Fifth, to what extent is there a concern about becoming enmeshed irrevocably in a supranational structure? For although NATO is an alliance with a supranational military command structure, it is possible to withdraw from the command structure entirely (France has done this in the past), or, alternatively, withdraw some units from their NATO tasks when supreme national interests are at stake. The same would not be true of a European DIB, for re-creating a national DIB is not as simple as reassigning the military tasks of a fighter squadron. Do decision-makers feel that in NATO they have not lost national military independence but if they participated in a European DIB they would?
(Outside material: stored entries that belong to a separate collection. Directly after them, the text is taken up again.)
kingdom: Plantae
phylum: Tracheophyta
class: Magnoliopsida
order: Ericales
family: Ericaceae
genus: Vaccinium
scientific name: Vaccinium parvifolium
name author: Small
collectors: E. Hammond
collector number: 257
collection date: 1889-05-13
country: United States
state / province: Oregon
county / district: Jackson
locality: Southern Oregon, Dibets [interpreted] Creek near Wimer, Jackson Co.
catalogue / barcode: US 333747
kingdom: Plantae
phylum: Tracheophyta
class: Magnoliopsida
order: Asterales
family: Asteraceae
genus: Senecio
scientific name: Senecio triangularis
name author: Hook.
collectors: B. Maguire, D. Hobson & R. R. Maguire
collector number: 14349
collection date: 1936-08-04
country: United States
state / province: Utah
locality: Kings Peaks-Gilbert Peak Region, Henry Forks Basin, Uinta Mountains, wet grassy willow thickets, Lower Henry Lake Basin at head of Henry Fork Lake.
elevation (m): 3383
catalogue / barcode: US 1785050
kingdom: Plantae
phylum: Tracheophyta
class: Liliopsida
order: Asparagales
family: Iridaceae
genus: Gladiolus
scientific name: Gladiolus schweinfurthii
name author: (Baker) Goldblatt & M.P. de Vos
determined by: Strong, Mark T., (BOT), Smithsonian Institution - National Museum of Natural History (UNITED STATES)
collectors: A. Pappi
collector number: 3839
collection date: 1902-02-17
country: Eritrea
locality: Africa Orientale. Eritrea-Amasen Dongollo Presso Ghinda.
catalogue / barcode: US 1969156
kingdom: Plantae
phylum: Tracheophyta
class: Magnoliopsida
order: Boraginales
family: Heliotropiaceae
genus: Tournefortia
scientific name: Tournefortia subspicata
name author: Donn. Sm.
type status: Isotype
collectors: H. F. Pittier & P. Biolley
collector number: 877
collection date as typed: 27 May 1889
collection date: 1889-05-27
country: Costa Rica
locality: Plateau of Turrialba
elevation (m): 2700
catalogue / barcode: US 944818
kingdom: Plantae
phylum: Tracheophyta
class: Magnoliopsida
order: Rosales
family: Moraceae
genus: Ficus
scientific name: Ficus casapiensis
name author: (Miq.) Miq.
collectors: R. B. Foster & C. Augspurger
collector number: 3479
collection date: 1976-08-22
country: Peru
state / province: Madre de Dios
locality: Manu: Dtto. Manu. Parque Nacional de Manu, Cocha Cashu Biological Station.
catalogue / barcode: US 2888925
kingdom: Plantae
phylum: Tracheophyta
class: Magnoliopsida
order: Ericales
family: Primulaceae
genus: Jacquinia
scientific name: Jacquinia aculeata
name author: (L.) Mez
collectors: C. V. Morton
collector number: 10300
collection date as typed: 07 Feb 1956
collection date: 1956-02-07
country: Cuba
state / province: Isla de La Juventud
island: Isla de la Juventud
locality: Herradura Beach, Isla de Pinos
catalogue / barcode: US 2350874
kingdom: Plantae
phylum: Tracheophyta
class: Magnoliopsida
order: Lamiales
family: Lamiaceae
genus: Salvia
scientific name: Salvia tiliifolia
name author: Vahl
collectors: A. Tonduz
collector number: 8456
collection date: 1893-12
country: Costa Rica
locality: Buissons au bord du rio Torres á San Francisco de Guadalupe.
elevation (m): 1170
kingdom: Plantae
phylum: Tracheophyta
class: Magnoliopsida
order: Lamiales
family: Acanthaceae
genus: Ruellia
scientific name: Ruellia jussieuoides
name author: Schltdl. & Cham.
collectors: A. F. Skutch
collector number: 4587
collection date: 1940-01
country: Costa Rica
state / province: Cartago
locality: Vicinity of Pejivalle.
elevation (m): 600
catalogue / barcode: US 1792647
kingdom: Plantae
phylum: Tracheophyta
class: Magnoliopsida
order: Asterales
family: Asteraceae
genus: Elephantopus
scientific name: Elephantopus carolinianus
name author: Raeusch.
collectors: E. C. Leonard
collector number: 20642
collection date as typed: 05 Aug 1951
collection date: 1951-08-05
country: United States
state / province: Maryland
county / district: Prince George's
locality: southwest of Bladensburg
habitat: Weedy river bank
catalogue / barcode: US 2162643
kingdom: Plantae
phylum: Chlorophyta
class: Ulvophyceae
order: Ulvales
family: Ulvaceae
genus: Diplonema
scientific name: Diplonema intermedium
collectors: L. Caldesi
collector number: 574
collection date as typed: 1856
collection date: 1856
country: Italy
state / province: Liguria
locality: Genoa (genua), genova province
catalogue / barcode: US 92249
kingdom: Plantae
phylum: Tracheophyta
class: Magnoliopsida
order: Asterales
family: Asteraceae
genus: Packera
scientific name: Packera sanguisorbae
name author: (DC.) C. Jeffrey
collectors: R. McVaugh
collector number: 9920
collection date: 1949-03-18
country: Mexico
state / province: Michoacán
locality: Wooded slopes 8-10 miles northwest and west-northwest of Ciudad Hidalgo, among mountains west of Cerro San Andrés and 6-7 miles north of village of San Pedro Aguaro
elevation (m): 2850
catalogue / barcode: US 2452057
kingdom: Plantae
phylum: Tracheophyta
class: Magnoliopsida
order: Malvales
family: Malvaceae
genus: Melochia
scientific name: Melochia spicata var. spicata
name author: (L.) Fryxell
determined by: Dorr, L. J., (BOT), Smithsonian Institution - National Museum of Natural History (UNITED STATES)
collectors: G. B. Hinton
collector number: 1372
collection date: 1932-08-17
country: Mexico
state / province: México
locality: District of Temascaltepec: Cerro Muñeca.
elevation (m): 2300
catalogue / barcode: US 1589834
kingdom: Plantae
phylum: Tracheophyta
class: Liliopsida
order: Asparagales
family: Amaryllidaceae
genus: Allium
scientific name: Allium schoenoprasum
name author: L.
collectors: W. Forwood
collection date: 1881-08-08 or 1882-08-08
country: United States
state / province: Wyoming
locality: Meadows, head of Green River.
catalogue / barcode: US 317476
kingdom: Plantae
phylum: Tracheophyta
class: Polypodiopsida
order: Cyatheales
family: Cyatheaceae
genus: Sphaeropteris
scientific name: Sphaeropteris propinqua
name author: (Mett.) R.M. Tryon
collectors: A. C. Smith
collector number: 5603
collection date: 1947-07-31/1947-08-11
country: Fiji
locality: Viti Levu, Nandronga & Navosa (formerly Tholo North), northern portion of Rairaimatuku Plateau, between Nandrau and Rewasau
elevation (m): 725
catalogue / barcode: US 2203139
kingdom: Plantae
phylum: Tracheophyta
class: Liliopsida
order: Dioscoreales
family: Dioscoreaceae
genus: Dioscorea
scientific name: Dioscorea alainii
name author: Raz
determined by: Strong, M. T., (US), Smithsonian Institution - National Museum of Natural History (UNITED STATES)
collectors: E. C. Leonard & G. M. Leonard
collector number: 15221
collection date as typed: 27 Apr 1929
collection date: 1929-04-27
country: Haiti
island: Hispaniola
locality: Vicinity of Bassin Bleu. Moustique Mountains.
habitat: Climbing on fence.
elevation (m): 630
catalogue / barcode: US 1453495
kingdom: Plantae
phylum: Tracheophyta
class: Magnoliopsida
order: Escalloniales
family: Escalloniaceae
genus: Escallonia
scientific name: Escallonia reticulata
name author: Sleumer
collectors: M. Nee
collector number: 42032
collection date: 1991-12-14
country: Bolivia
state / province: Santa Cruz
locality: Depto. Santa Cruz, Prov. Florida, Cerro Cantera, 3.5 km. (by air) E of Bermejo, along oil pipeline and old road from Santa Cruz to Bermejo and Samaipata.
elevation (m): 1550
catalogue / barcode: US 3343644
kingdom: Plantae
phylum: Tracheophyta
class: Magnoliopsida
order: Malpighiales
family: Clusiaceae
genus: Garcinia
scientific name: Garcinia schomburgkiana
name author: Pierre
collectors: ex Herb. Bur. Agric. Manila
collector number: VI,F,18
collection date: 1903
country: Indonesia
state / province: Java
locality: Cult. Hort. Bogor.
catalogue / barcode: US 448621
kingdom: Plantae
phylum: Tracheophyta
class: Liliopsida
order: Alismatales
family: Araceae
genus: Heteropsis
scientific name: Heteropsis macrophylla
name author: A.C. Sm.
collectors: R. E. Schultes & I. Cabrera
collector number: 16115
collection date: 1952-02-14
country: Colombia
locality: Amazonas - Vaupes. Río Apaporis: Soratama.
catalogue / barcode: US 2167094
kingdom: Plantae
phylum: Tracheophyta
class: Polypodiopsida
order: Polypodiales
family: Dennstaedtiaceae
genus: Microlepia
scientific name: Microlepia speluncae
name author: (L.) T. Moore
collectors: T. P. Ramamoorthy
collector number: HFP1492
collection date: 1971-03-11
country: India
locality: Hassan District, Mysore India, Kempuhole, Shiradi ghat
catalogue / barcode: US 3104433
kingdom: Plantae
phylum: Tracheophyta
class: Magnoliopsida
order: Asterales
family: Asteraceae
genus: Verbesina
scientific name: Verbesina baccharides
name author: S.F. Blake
Sixth, to what extent is the concern about the political ramifications of closer European collaboration? Currently, the political winds do not seem to be blowing in the direction of closer European integration, as suggested by “Brexit” and the reluctance of European leaders in recent years to consider Treaty changes. Scare stores about a “European army” have been used by pro-“Brexit” campaigners, and in the context of a widespread popular pan-European prejudice against European collaboration, such propaganda is likely to be politically effective, regardless of the reality.
My guess is that the political concerns loom large in the thinking of decision-makers. Giving up a national DIB is really a symbolic act but nonetheless might be readily perceived as a surrender of what makes a nation-state what it is than other European integrationist initiatives. Further, concerns about jobs and corporate lobbying for survival are powerful factors.
Conclusion
Based on the papers presented at the World Peace Foundation conference, I have tried to draw some conclusions and identify what further work needs to be done to identify a credible route to a world with a greatly reduced arms trade. The current model of campaigning against egregious sales certainly does no harm and does some good. My ideas are not utopian and therefore perhaps unlikely to inspire greatly those who rightly are outraged by the cynicism, corruption and appalling human costs of the international arms trade.
Nonetheless to increase the chance of changing the structure and outcomes of the international arms trade, my view is we need to work on changing decision-makers’ perception of who has leverage over whom and identifying how barriers to a European DIB might be overcome. The latter reflects my parochial perspective, but in my view policies which work against attempts to maintain national DIBs anywhere in the world are the most promising way to give supplying countries more leverage in the international arms trade, and create the political space for decision-makers to make more progressive and humane decisions.
The difficulty of the task of moving to a world with a greatly reduced arms trade is starkly illustrated by the fact that my ideas in this paper only touch on around 27 per cent of the global arms trade. I will leave it to others to suggest a viable way of making the US Government cut its arms exports. Then over half of the global arms supply will be covered. To deliver a ten per cent cut in the scale of the international arms trade – a modest reduction – would require a cut in European arms exports of just over one third, with no corresponding increase from other supplying countries. So although this would represent a major change, a European DIB is still only a step in the right direction.
Notes:
[i] I am grateful to Sam Perlo-Freeman, Xiaodon Liang and Bridget Conley for their very helpful comments on this article.
[ii] The International Arms Trade by Rachel Stohl & Suzette Grillot (Polity, 2011), p19.
[iii] Defence Diversification: International learning for Trident jobs (Nuclear Education Trust, June 2018), p1.